Eighteen years later, Jean returns to Milan. As a documentary filmmaker, he has spent most of his adult life making films about explorers who disappeared. Not only is he tired of making films no one cares about, but he’s tired of his life, so he decides to disappear.
Modiano’s novels often engage with this theme. In Dora Bruder, which I read soon after Modiano won the Nobel Prize for literature in 2014, he investigates the disappearance of Dora, a teenager who ran away from the convent her parents had placed her in during the Occupation in 1941, undoubtedly for her safety. In this work of creative nonfiction, Modiano strives to understand why she would have done such a thing. We soon learn that she and her father were both deported to Auschwitz in September 1942. What happened to her in the interim? Modiano writes:
It seemed to me like I would never find any trace of Dora Bruder.Therefore the yearning that I felt drove me to write a novel, Honeymoon, a way as another for keeping on concentrating my attention on Dora Bruder, and maybe, I said to myself, to elucidate or guess something about her, some place she had been, a detail of her life.

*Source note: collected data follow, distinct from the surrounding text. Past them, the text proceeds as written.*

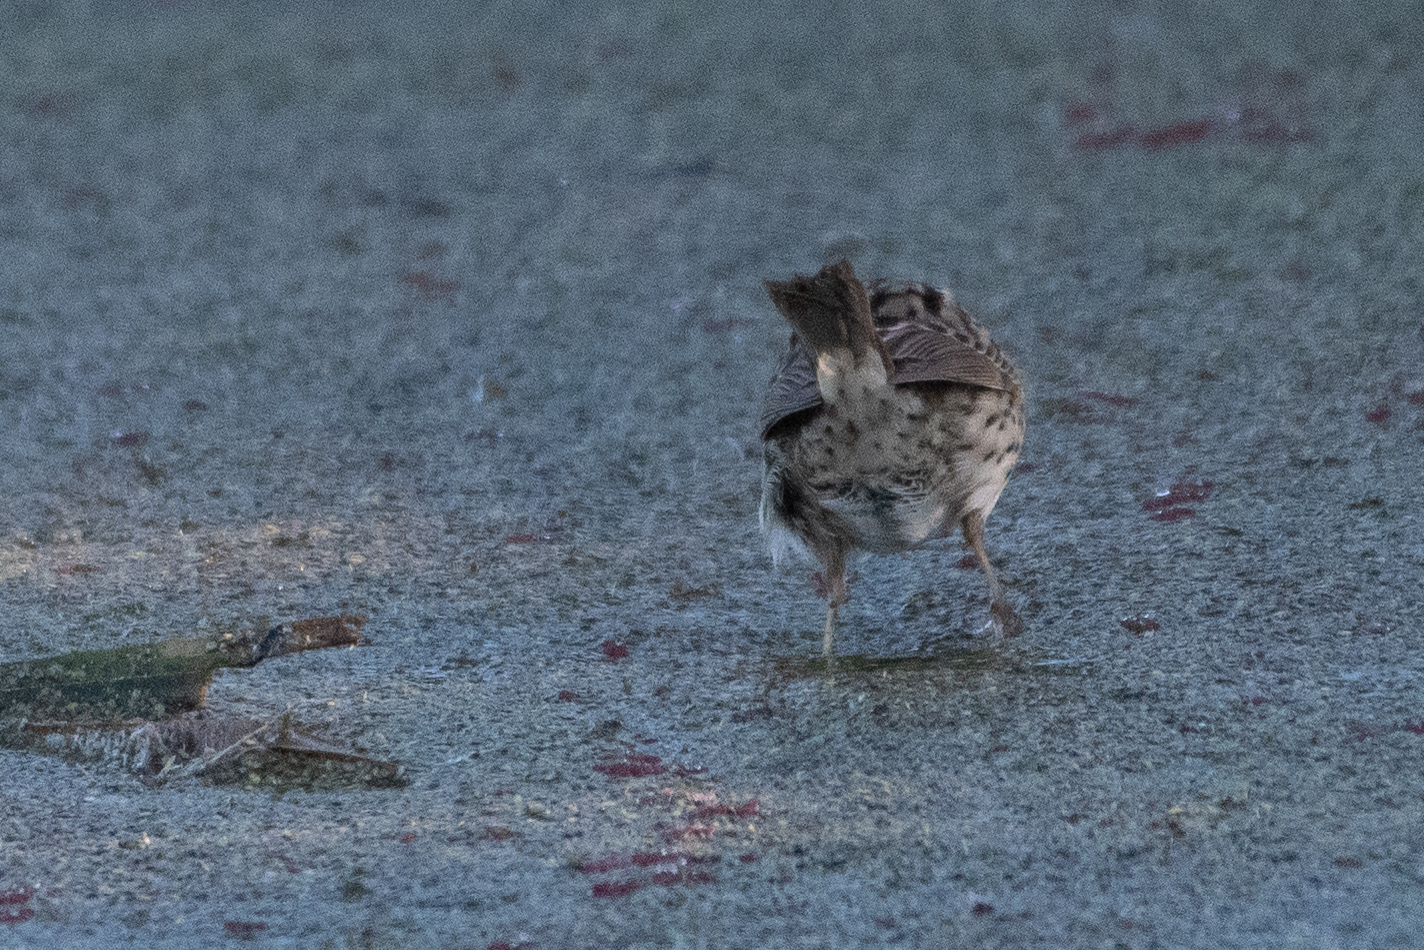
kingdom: Animalia
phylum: Chordata
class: Aves
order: Passeriformes
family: Passerellidae
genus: Melospiza
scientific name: Melospiza lincolnii
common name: Lincoln's sparrow
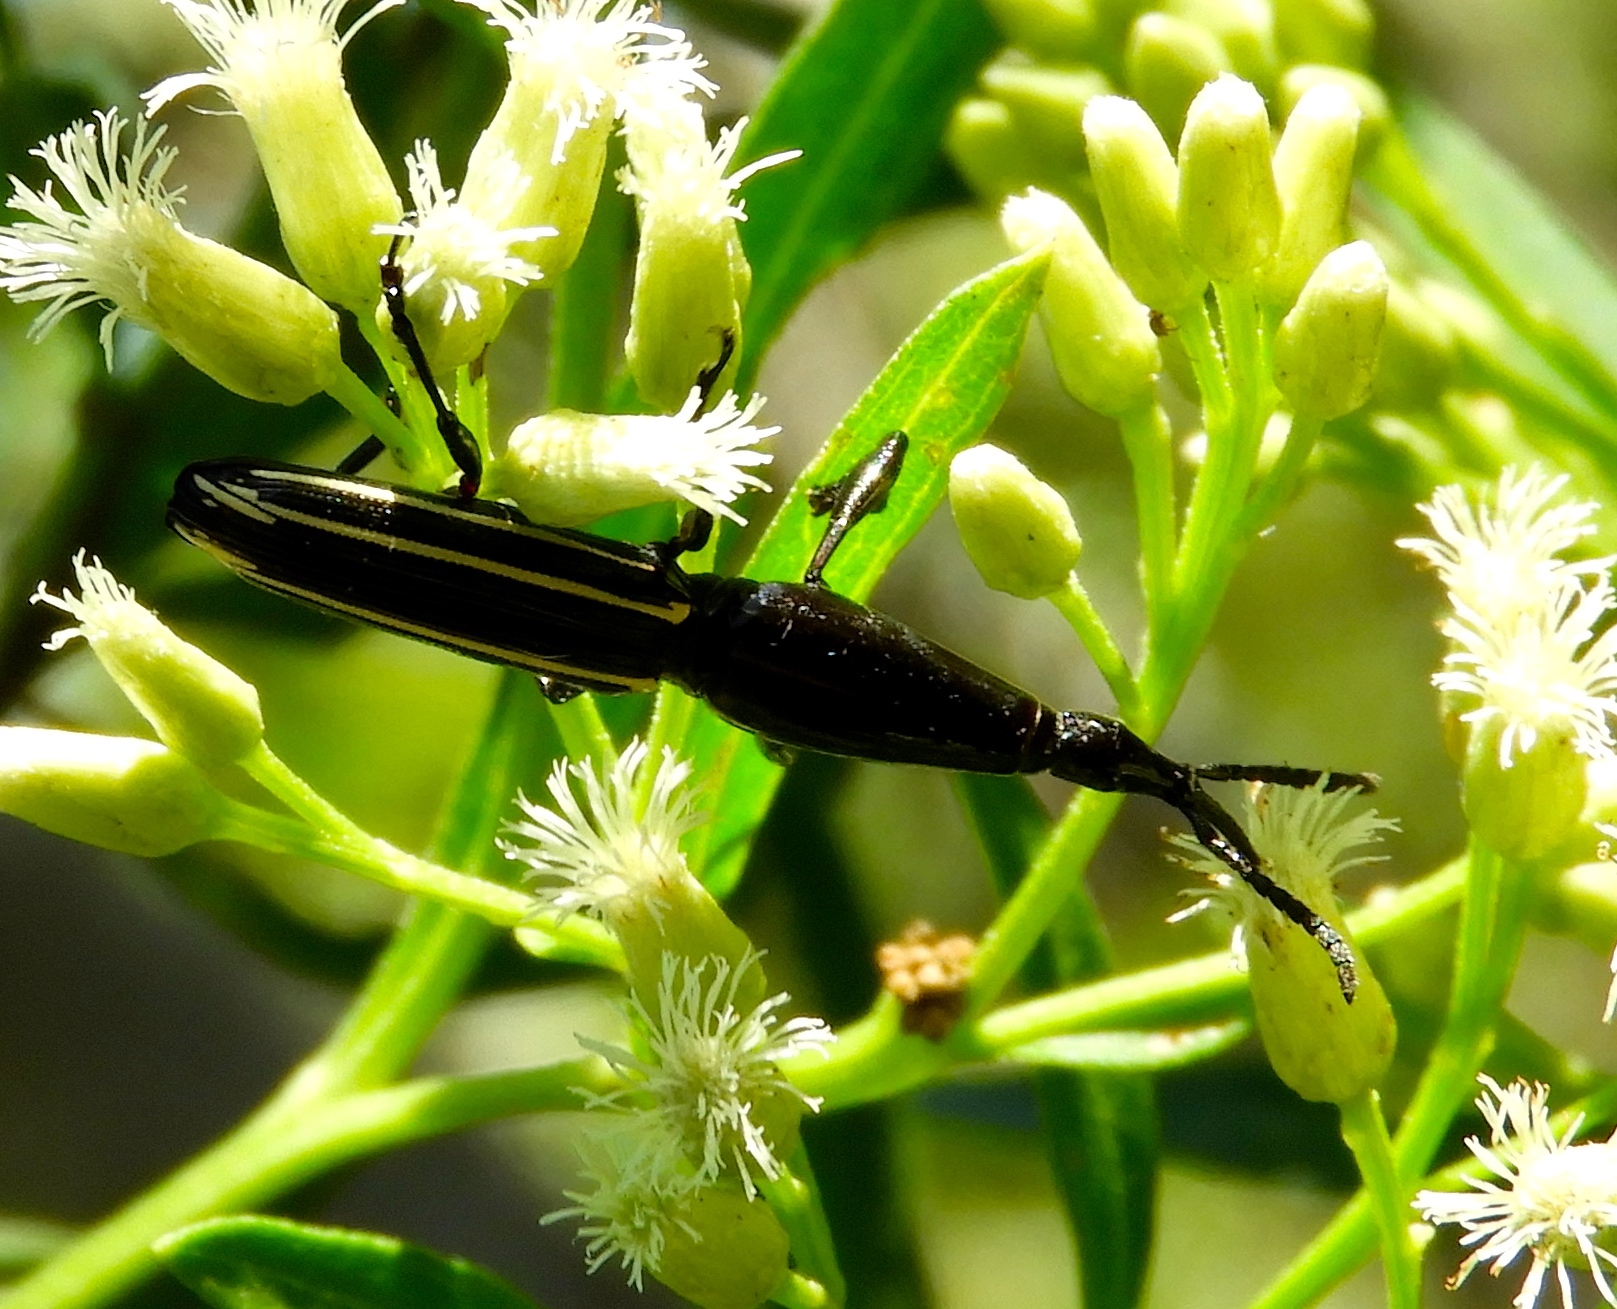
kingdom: Animalia
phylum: Arthropoda
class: Insecta
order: Coleoptera
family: Brentidae
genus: Brentus
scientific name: Brentus
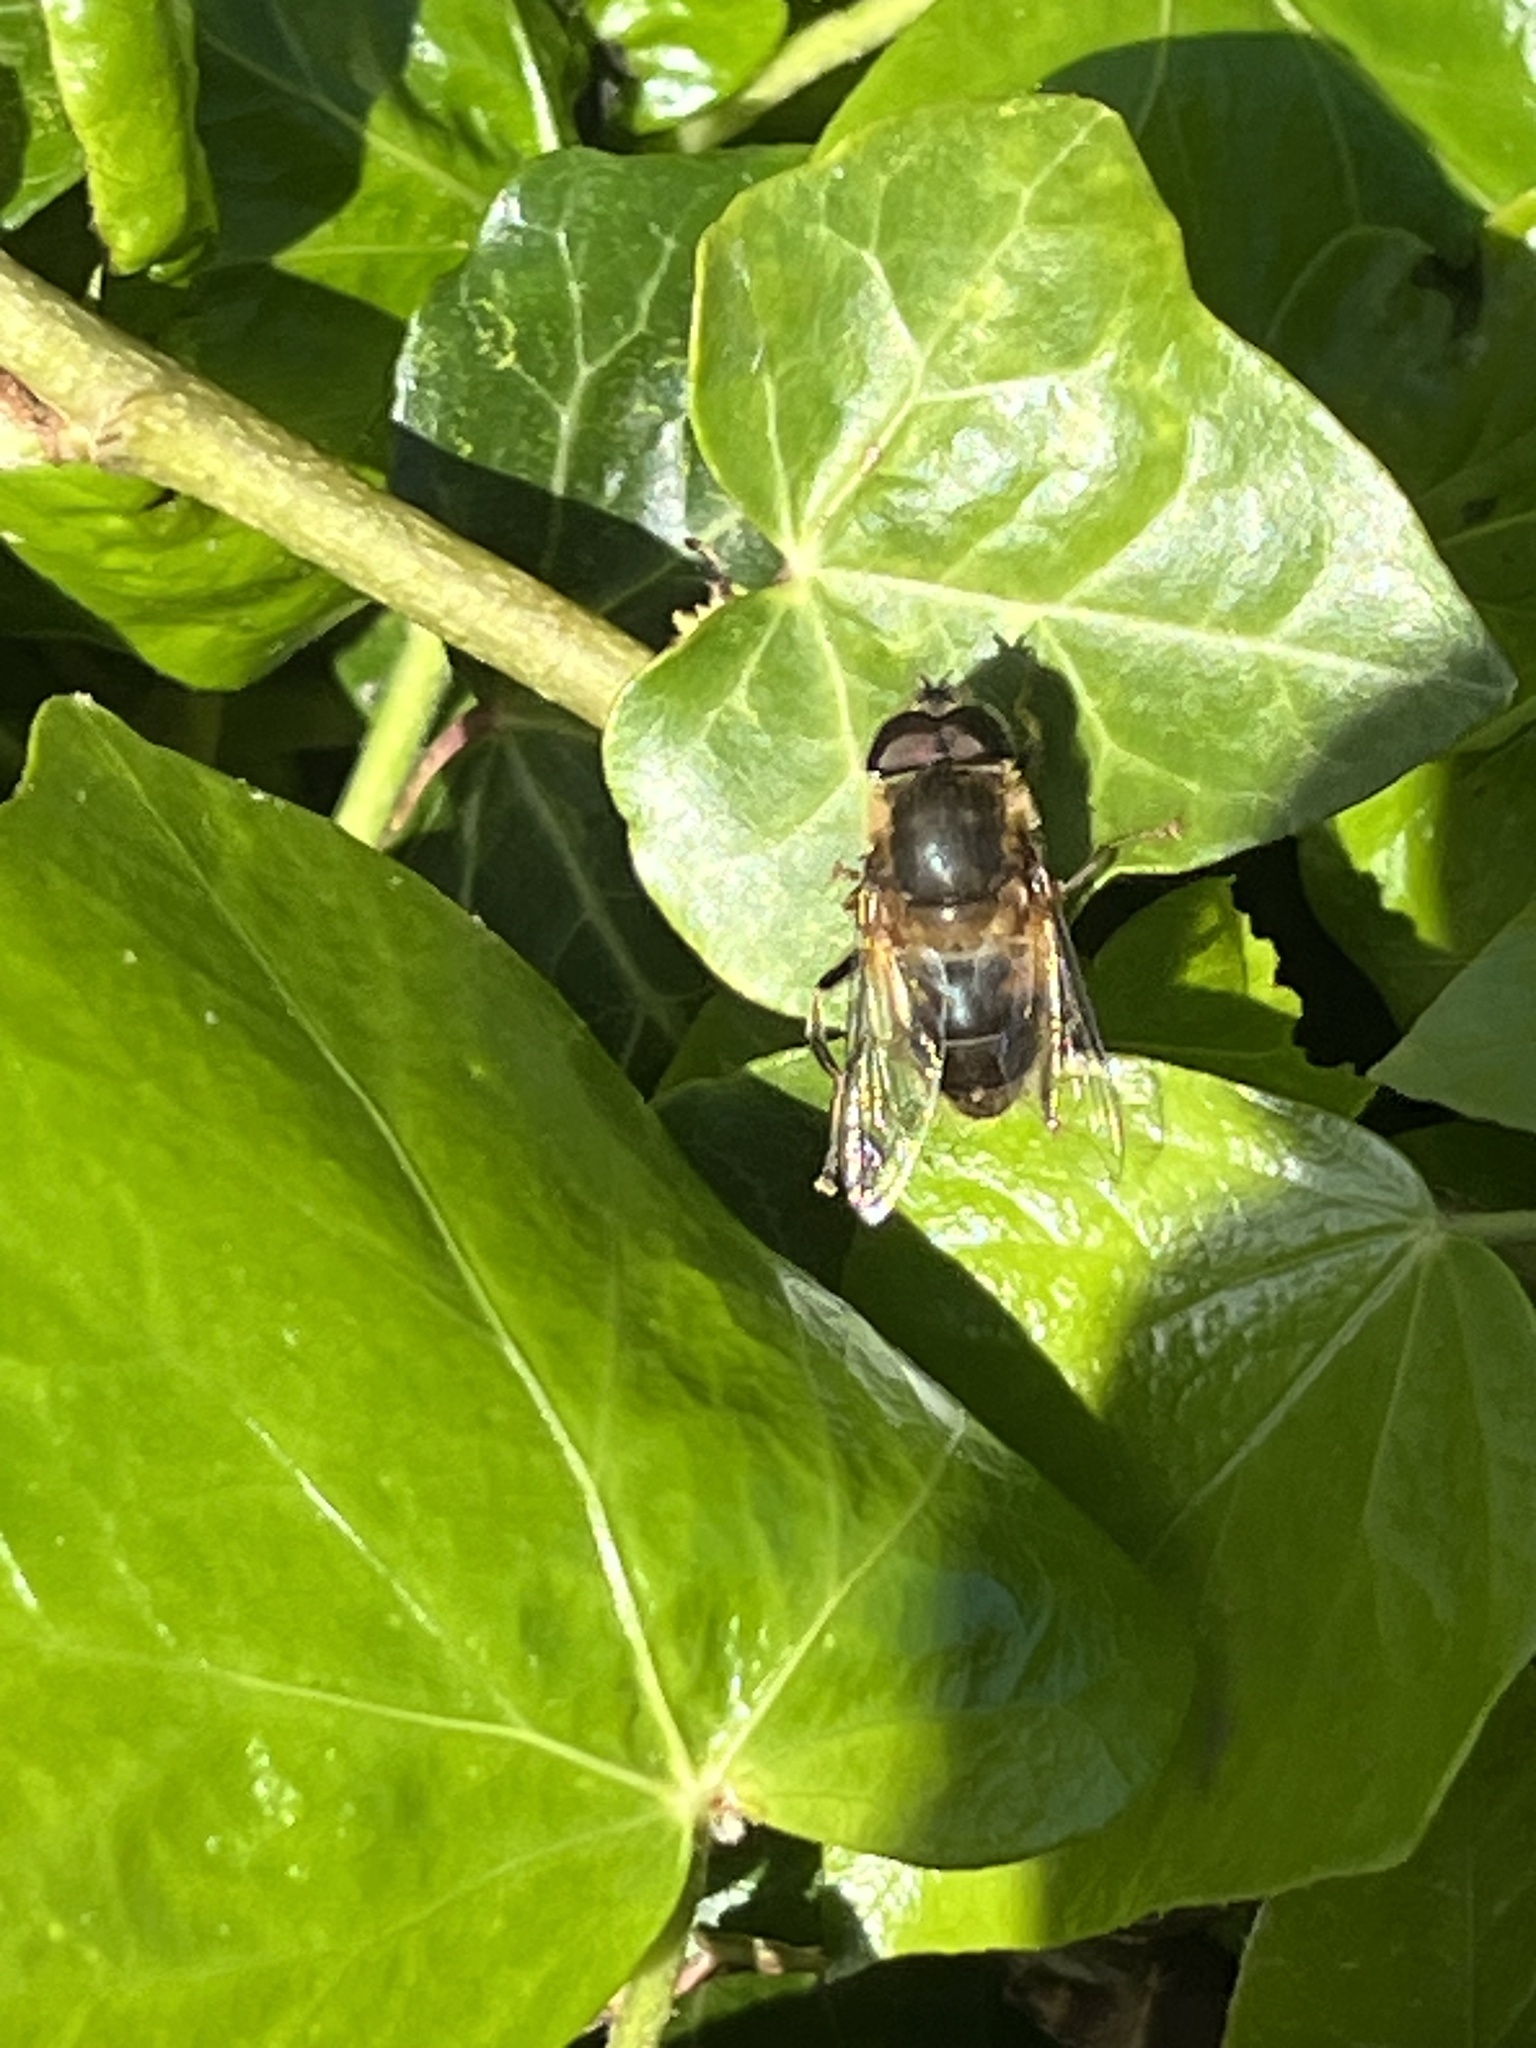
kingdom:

So Honeymoon was written while writing Dora Bruder, as an exercise to help him understand why Dora ran away. The exercise appears to have worked. Once Jean has staged his disappearance, he returns to Paris, to the shabby suburbs where he once lived, and begins writing the biography of Ingrid Teyrsen, who (like Dora Bruder) was sixteen when he first met her. The writing of the biography triggers a series of flashbacks and speculation about what might have happened to her during the war, all interspersed with glimpses of Jean’s life, both past and present. By the end of the novel, Jean understands only too well why Ingrid took her own life.
Although Dora’s running away was in a very real sense suicidal, the ending of Dora Bruder is somewhat different in tone. However vague, we do get a sense of her life. Modiano writes:
I shall never know how she spent her days, where she hid, in whose company she passed the winter months of her first escape, or the few weeks of spring when she escaped the second time. That is her secret. A poor and precious secret that not even the executioners, the decrees, the occupying authorities, the Depot, the barracks, the camps, History, time–everything that defiles and destroys you–have been able to take away from her. (119)
In writing about Dora’s life, Modiano gave it meaning, at the same time granting a sense of reality to all the others who disappeared and died during the Holocaust. For this, he undoubtedly deserved the Nobel Prize.